Creating a green business may not be easy, but there are so many ways you can turn your company into a proponent of the environment. It’s easy enough to institute a recycling system, conserve water and energy, and even purchase renewable energy certificates. And many companies are willing to shell out the money for even greater environmental concessions like alternative energy sources (solar, wind, water) or a LEED certified facility. But for most small business owners these expensive endeavors are beyond the realm of possibility, regardless of how strong their eco-sensibilities are. And yet, there is one option for green-minded business owners that is eminently eco-friendly and that larger companies could never hope to take advantage of: a virtual office.
In this day and age an office that operates entirely in the online arena is not only possible, it is a great idea for the small business that can swing it. Of course, not every business type fits this profile. Some offer goods or services that require them to support a warehouse, an office building, or even a retail storefront. But if you happen to run one of the many modern businesses that allows you and your employees to telecommute rather than meeting up at a dedicated work site, then you and your green ideals are in luck because it is one of the most eco-friendly ways to manage your business venture. But what makes it so good for the environment?

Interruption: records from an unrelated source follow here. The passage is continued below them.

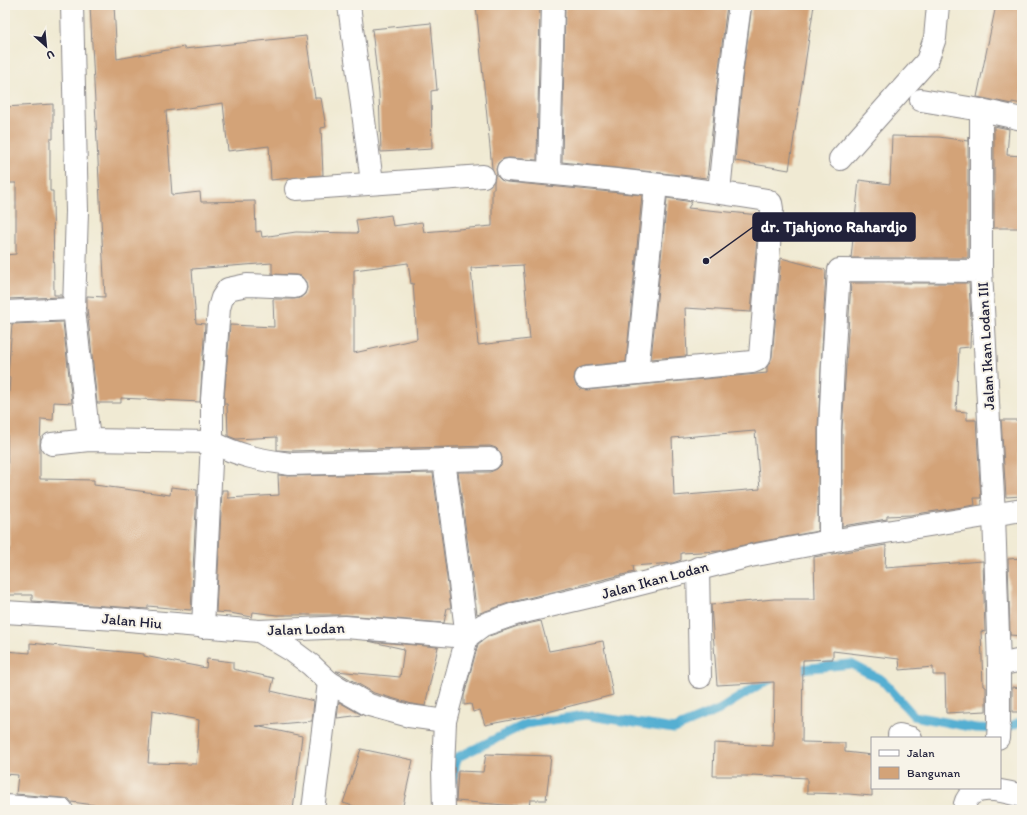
<svg xmlns="http://www.w3.org/2000/svg" width="1027" height="815" font-family="Itim,sans-serif">
<style>
.lines{fill:none;stroke-linecap:round;stroke-linejoin:round}
.stream{stroke:#54afd2;stroke-width:9}
.building{fill:#d3a378;fill-rule:evenodd}
.minor-casing{stroke:#898687;stroke-width:24}
.minor{stroke:#fff;stroke-width:22}
.labels{text-anchor:middle;stroke-width:4;stroke-linejoin:round;paint-order:stroke}
.street-label{font-size:15px;fill:#22223b;stroke:#f7f3e8}
.leader{fill:none;stroke:#22223b;stroke-width:1.5}
.callout-dot{fill:#22223b;stroke:#f7f3e8;stroke-width:1.5}
.callout{fill:#22223b;stroke:#22223b;stroke-width:1.5}
.callout-label{font-size:16px;text-anchor:middle;font-weight:bold;fill:#fff}
</style>
<rect width="100%" height="100%" fill="#f7f3e8"/>
<filter id="ink" filterUnits="userSpaceOnUse"><feTurbulence type="fractalNoise" baseFrequency=".025" numOctaves="2"/><feDisplacementMap in="SourceGraphic" scale="8" xChannelSelector="R" yChannelSelector="G"/><feConvolveMatrix kernelMatrix="1 2 1 2 8 2 1 2 1" color-interpolation-filters="sRGB"/></filter>
<filter id="wash" filterUnits="userSpaceOnUse"><feTurbulence type="fractalNoise" baseFrequency=".012" numOctaves="4" result="noise"/><feDisplacementMap in="SourceGraphic" scale="16" xChannelSelector="R" yChannelSelector="G"/><feGaussianBlur stdDeviation="0.9" result="paint"/><feColorMatrix in="noise" values="0 0 0 0 0 0 0 0 0 0 0 0 0 0 0 0 0 1.4 0 .05"/><feComposite in="paint" operator="in"/></filter>
<g filter="url(#wash)">
<rect width="100%" height="100%" fill="#f0ead3"/>
<g class="lines">
<g class="stream">
<polyline points="791,670 851,664 882,680 914,716 975,728 1004,729 1022,721"/>
<polyline points="454,794 455,765 458,757 526,724 585,715 674,729 719,710 762,683 774,678"/>
</g>
</g>
<g id="blocks">
<g class="building">
<path d="M90,5H114L117,59L184,47V49L306,36L315,98H321L326,127L321,128L323,175L271,180L269,146L228,151L223,103L166,111L172,195L200,192L201,202L255,201L256,232L261,231L262,237L296,232L358,233L356,220L391,215L393,226L422,222L424,232L492,226V189H494V182L495,176L492,168L476,5H540L537,160L509,158L503,159L498,163L496,169L497,176L501,180L507,182L642,195L626,362L585,366L579,368L575,373L574,379L576,385L580,389L587,390L767,373V367L772,357L781,258L826,270L818,429V531L748,544L720,551L681,553V560L673,563L633,566L634,572L512,602L477,614L458,472H490L497,469L501,465L502,458L500,452L496,448L490,446L291,451L277,450V437L236,439L228,436L227,404H224V399L230,325L274,327L273,299H294L300,298L305,294L307,288L306,282L301,276L296,275L272,274V263L192,269L196,323L205,324L200,402L121,398V403H97L87,308V296L105,297ZM408,263L411,284L413,283L417,339L354,353V270ZM523,265L530,339L478,345L471,268ZM755,431L760,489L674,496L672,438Z"/>
<polygon points="565,5 727,5 718,77 707,178 562,162"/>
<polygon points="752,5 814,5 789,170 735,161 742,80"/>
<polygon points="996,5 1010,5 1022,8 1022,104 1012,102 1012,104 977,97"/>
<polygon points="431,23 437,90 431,91 432,149 381,152 379,93 372,29"/>
<polygon points="53,104 53,139 50,139 50,191 53,191 54,295 62,295 62,297 5,299 5,255 16,254 16,183 5,183 5,107"/>
<polygon points="994,126 1009,129 1007,155 1022,156 1022,228 994,228"/>
<polygon points="892,136 939,137 968,141 968,136 968,258 851,258 859,180 890,184"/>
<polygon points="667,198 692,202 688,208 759,215 751,312 685,308 687,356 651,359"/>
<polygon points="851,283 969,283 971,320 970,347 959,348 956,411 967,412 967,420 976,420 981,498 974,498 975,505 910,515 887,516 887,519 842,526 842,430"/>
<polygon points="63,322 72,403 54,402 53,420 41,419 40,445 40,479 94,480 94,485 170,495 171,487 197,490 191,610 148,606 148,609 32,601 32,595 5,595 5,552 9,552 7,421 10,377 8,377 12,324"/>
<polygon points="1001,420 1022,420 1022,496 1006,497"/>
<polygon points="433,473 451,608 447,608 444,623 346,615 277,615 253,612 252,617 230,613 216,612 222,490 228,490 228,498 279,495 278,475 290,476"/>
<polygon points="886,545 885,568 983,561 985,632 981,631 983,686 986,687 986,711 946,713 945,675 933,675 933,667 900,670 899,659 833,651 833,659 803,660 802,742 845,743 845,752 872,755 872,796 849,794 807,793 807,778 752,775 752,776 713,776 714,743 773,746 774,682 717,685 711,605 774,599 815,599 814,557"/>
<polygon points="1022,558 1022,636 1010,635 1008,559"/>
<polygon points="541,621 549,651 603,641 613,695 532,716 485,725 480,710 473,712 471,704 464,705 464,696 478,644 489,636 518,626"/>
<polygon points="368,641 438,647 425,706 412,704 374,693 336,671 400,677 404,649"/>
<path d="M30,643L144,654V656L206,668L207,659L233,662V669L274,678L271,691L314,701L312,721L256,726L302,736L293,810H134L71,802L69,799L63,798L16,794L18,775L5,774V651L30,653ZM152,711L199,720L196,764L148,763Z"/>
<polygon points="1012,687 1022,688 1022,712 1012,712"/>
<polygon points="339,702 362,715 337,718"/>
<polygon points="361,749 413,760 402,810 367,810 343,803"/>
<polygon points="486,754 551,756 546,800 530,800 529,807 456,801 458,771 483,772"/>
</g>
</g>
</g>
<g filter="url(#ink)">
<use href="#blocks" fill-opacity="0" stroke="#898687" stroke-width="1"/>
<g class="lines">
<defs>
<g id="minor">
<polyline points="72,5 77,211 74,309 89,440"/>
<polyline points="349,5 372,182"/>
<polyline points="921,100 981,110 1022,119"/>
<polyline points="981,110 981,271"/>
<polyline points="840,159 927,61 935,38 938,5"/>
<path d="M508,170C595,177 682,186 767,200L771,203L772,209L760,356L757,360L752,362L586,378"/>
<polyline points="549,173 553,5"/>
<polyline points="296,189 483,176"/>
<polyline points="719,192 730,79 740,5"/>
<polyline points="5,312 74,309"/>
<polyline points="637,373 656,185"/>
<path d="M52,444L89,440L212,442C239,456 260,460 290,464L490,459"/>
<polyline points="830,541 830,430 833,364 839,270 981,271 994,515 999,665 999,721 998,738"/>
<polyline points="698,568 700,677"/>
<polyline points="5,612 116,619 259,631 345,627 467,637 444,460"/>
<polyline points="203,627 212,442 212,399 219,308 222,298 228,289 247,285 295,287"/>
<polyline points="259,631 291,650 311,665 329,682 369,705 409,716 445,721"/>
<polyline points="999,665 1022,660"/>
<polyline points="899,735 911,738"/>
<polyline points="5,806 62,810"/>
<polyline points="313,810 329,682"/>
<polyline points="444,810 443,769 445,721 467,637 483,625 515,614 592,596 750,556 830,541 1022,510"/>
<path d="M964,810C966,780 1003,791 1022,796"/>
</g>
</defs>
<use href="#minor" class="minor-casing"/>
<use href="#minor" class="minor"/>
</g>
</g>
<g class="labels">
<g class="street-label">
<text transform="translate(986 346) rotate(-93)" y="5">Jalan Ikan Lodan III</text>
<text transform="translate(655 580) rotate(-15)" y="5">Jalan Ikan Lodan</text>
<text transform="translate(132 621) rotate(5)" y="5">Jalan Hiu</text>
<text transform="translate(306 629) rotate(-2)" y="5">Jalan Lodan</text>
</g>
</g>
<path class="leader" d="M706 261L753 227"/>
<circle class="callout-dot" cx="706" cy="261" r="4"/>
<rect class="callout" x="753" y="213" width="162" height="28" rx="4"/>
<g class="callout-label">
<text x="834" y="232">dr. Tjahjono Rahardjo</text>
</g>
<rect width="1027" height="815" fill="none" stroke="#f7f3e8" stroke-width="20"/>
<rect x="871" y="737" width="130" height="52" fill="#f7f3e8" stroke="#a29fa3"/>
<rect x="879" y="750" width="20" height="6" fill="#ffffff" stroke="#a29fa3"/>
<text x="907" y="757" font-size="12" fill="#22223b">Jalan</text>
<rect x="879" y="767" width="20" height="12" fill="#d3a378" stroke="#a29fa3"/>
<text x="907" y="777" font-size="12" fill="#22223b">Bangunan</text>
<g transform="translate(46 46) rotate(153)" stroke="#f7f3e8" stroke-width="3" paint-order="stroke">
<path d="M0-3L7 15L0 10L-7 15Z" fill="#22223b"/>
<text y="-6" font-size="11" font-weight="bold" text-anchor="middle" fill="#22223b">U</text>
</g>
</svg>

For one thing there is no commuting involved. When workers stay home they not only save money on fuel; they also cut down on their carbon emissions each day, which means less pollution leading to climate change. Of course, other businesses may promote the same objective by offering incentives to employees that carpool, utilize mass transit, or opt to purchase hybrid, electric, or alternative-fuel automobiles. But there is no guarantee that the initiatives will take, and even fully electric cars that boast zero emissions still have their environmental downside (thanks to pollution and waste created in the manufacturing and recycling processes).
But there’s so much more. Think of all the things that not having a separate work space could do to reduce your carbon footprint. The average household uses far less electricity and water than most office or retail spaces. By running a home-based business (and virtually allowing your employees to do the same) you have total control over what you use, whether or not you conserve, and how you handle waste. Plus, you’ll be using and producing a lot less of everything. You won’t need to buy new furniture (supporting manufacturing practices that are rife with pollution and waste), you can purchase eco-friendly supplies when you need them, and your entire structure can be just as green as you want it to be (full of natural light, insulated windows to cut down on AC usage, electronics set to go into hibernation moments after you stop using them, etc.).
Unlike a leased office space you can institute alternative energy measures and use non-VOC paints and all-organic products (carpeting, textiles, and even food). And you won’t have to deal with rules and restrictions pertaining to business signs (some centers require lit signage), building maintenance (you can ensure the use of green cleaning solvents in your own home, and you don’t have to shell out for annual visits from the pesticide company), and landscaping (your yard can be populated by drought-resistant, native plants and kept alive with a filtered, gray-water system or even a cistern that collects rainwater). The point is, the virtual office may just provide the greenest path to our future, so if you can manage it, you should definitely opt for this type of operation.